**Actions to take**:
**A.** From the roselle passage, quote the text starting at "It is most often" and ending at "in making burlap.".
**B.** Answer these questions using the roselle passage.
(i) What region is roselle native to?
(ii) In the Caribbean, which part of roselle is sorrel drink made from?
(iii) Bast fiber from the roselle stem is often used as a substitute for what material?

**Provided passage**:
• • • •

Roselle (Hibiscus sabdariffa) is a species of Hibiscus native to West Africa. It is also grown in many other countries in East Asia, Africa, Mexico, and Australia; citizens of each of these countries call it by different names.
Citizens of the Caribbean region and Latin American countries call it sorrel. The matured plant is fleshy and bright red in colour.
In the Caribbean, sorrel drink is made from the sepals of roselle. In Mexico it is called—’agua de Flor de Jamaica’ (water flavored with roselle) or more often “agua de Jamaica”.
It is most often homemade, however, in recent years commercial entities have been making it for sale to the public and it has become quite popular among North Americans.
There have been studies which indicate positive results from treating people with hypertension and hyperlipidemia. Roselle has also been known to many as a diuretic and mild laxative. Some people use the leaves in their cuisine with lentils, fish, pork, or chicken.
In some countries, cultivation of the roselle is mainly for the production of bast fibre from the stem which is often used as a substitute for jute in making burlap.
Christmas in the Caribbean
There are many people who drink as many as 15 glasses of sorrel around the Christmas Holiday season including New Year.

• • • •

**Data entries**:
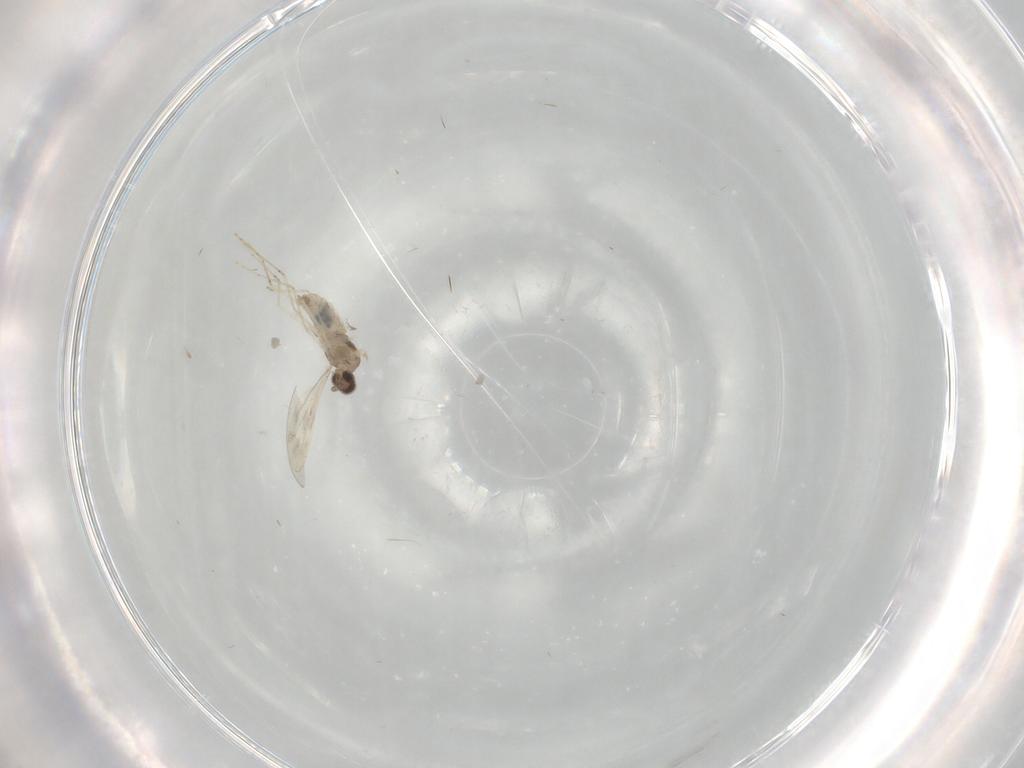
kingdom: Animalia
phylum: Arthropoda
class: Insecta
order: Diptera
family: Cecidomyiidae
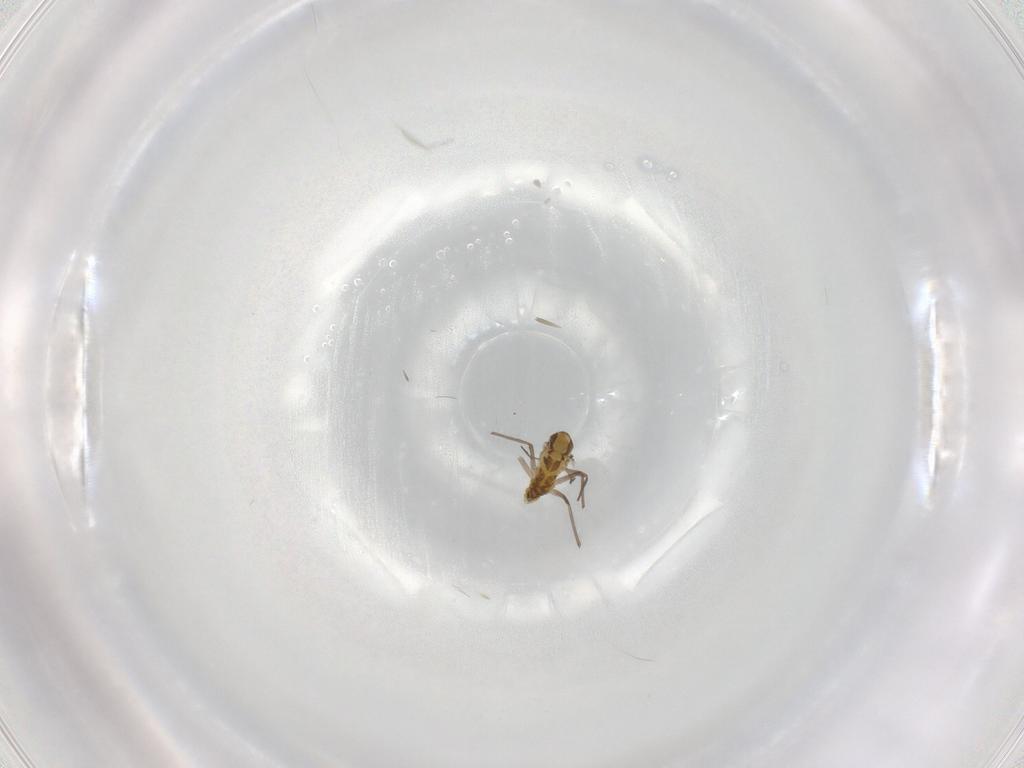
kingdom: Animalia
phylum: Arthropoda
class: Insecta
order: Diptera
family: Chironomidae
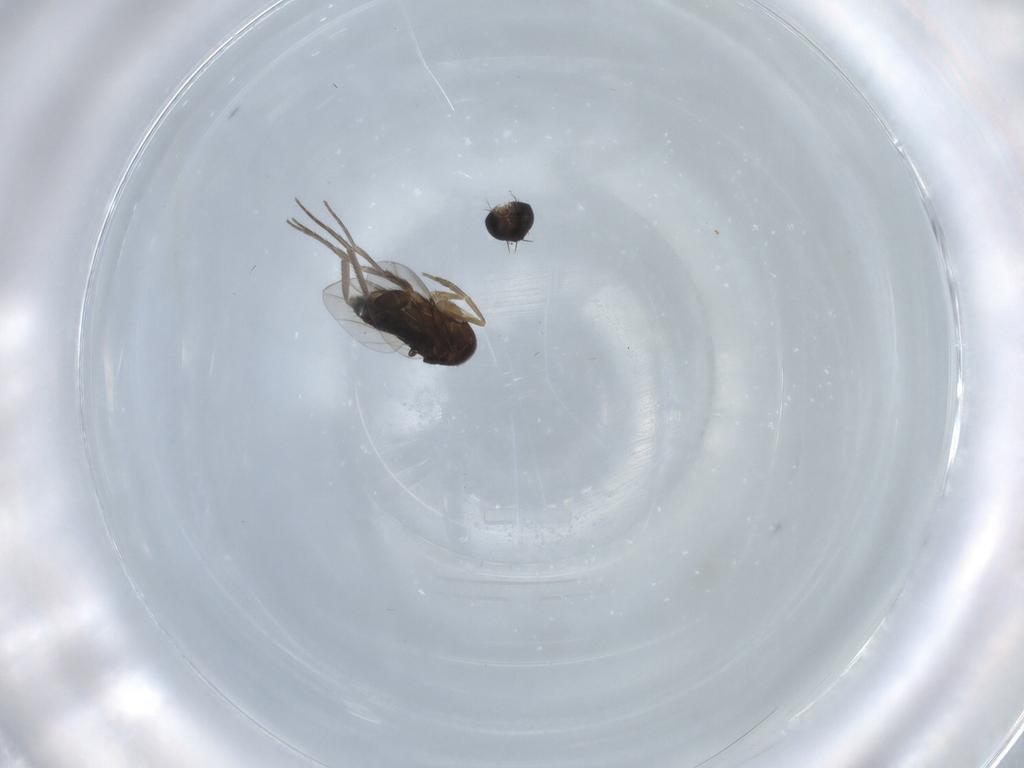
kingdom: Animalia
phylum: Arthropoda
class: Insecta
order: Diptera
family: Phoridae
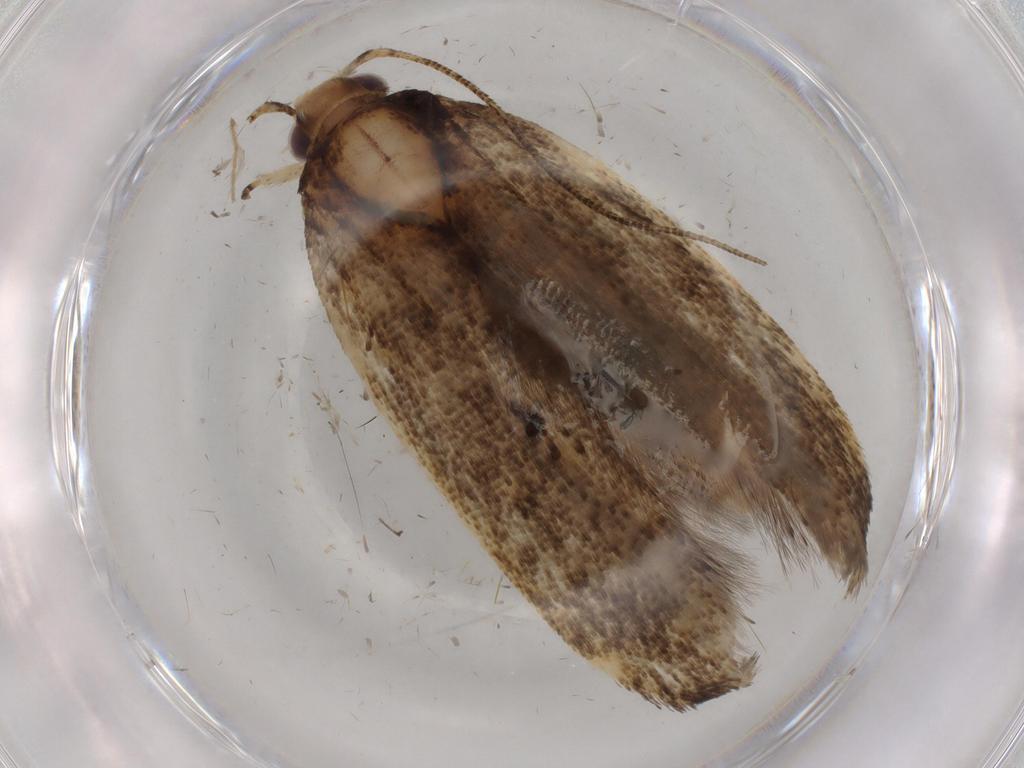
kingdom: Animalia
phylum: Arthropoda
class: Insecta
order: Lepidoptera
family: Gelechiidae
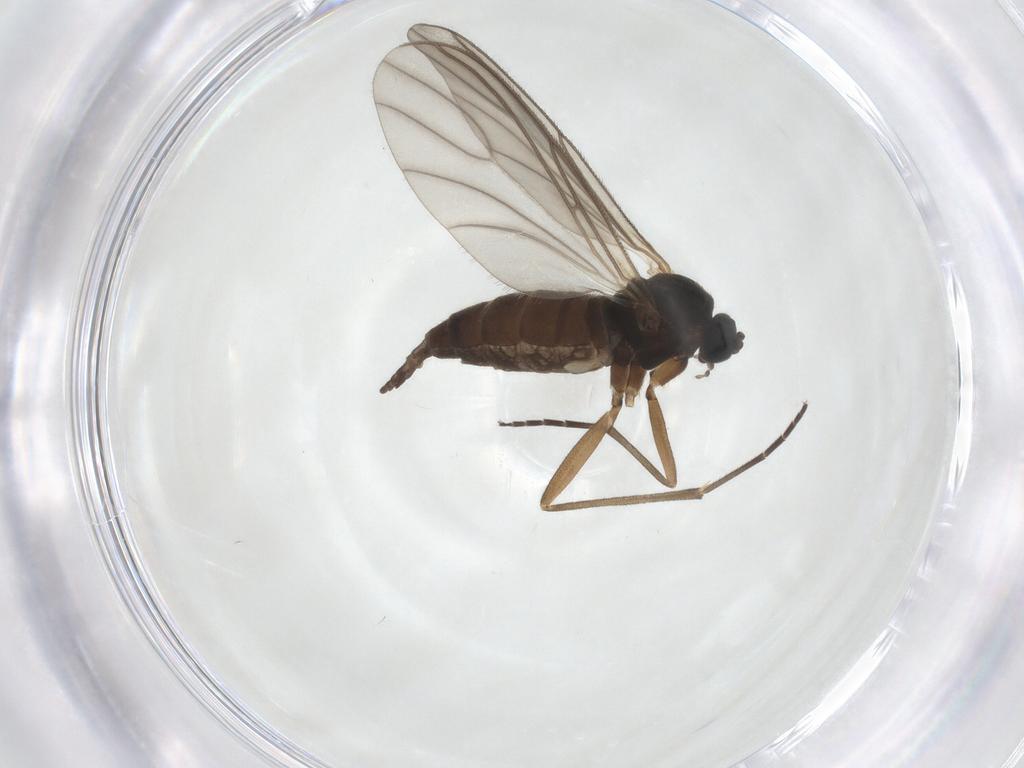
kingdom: Animalia
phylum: Arthropoda
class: Insecta
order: Diptera
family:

• • • •

**Activity answers**:
**A.**
It is most often homemade, however, in recent years commercial entities have been making it for sale to the public and it has become quite popular among North Americans.
There have been studies which indicate positive results from treating people with hypertension and hyperlipidemia. Roselle has also been known to many as a diuretic and mild laxative. Some people use the leaves in their cuisine with lentils, fish, pork, or chicken.
In some countries, cultivation of the roselle is mainly for the production of bast fibre from the stem which is often used as a substitute for jute in making burlap.

**B.**
(i) West Africa
(ii) The sepals
(iii) Jute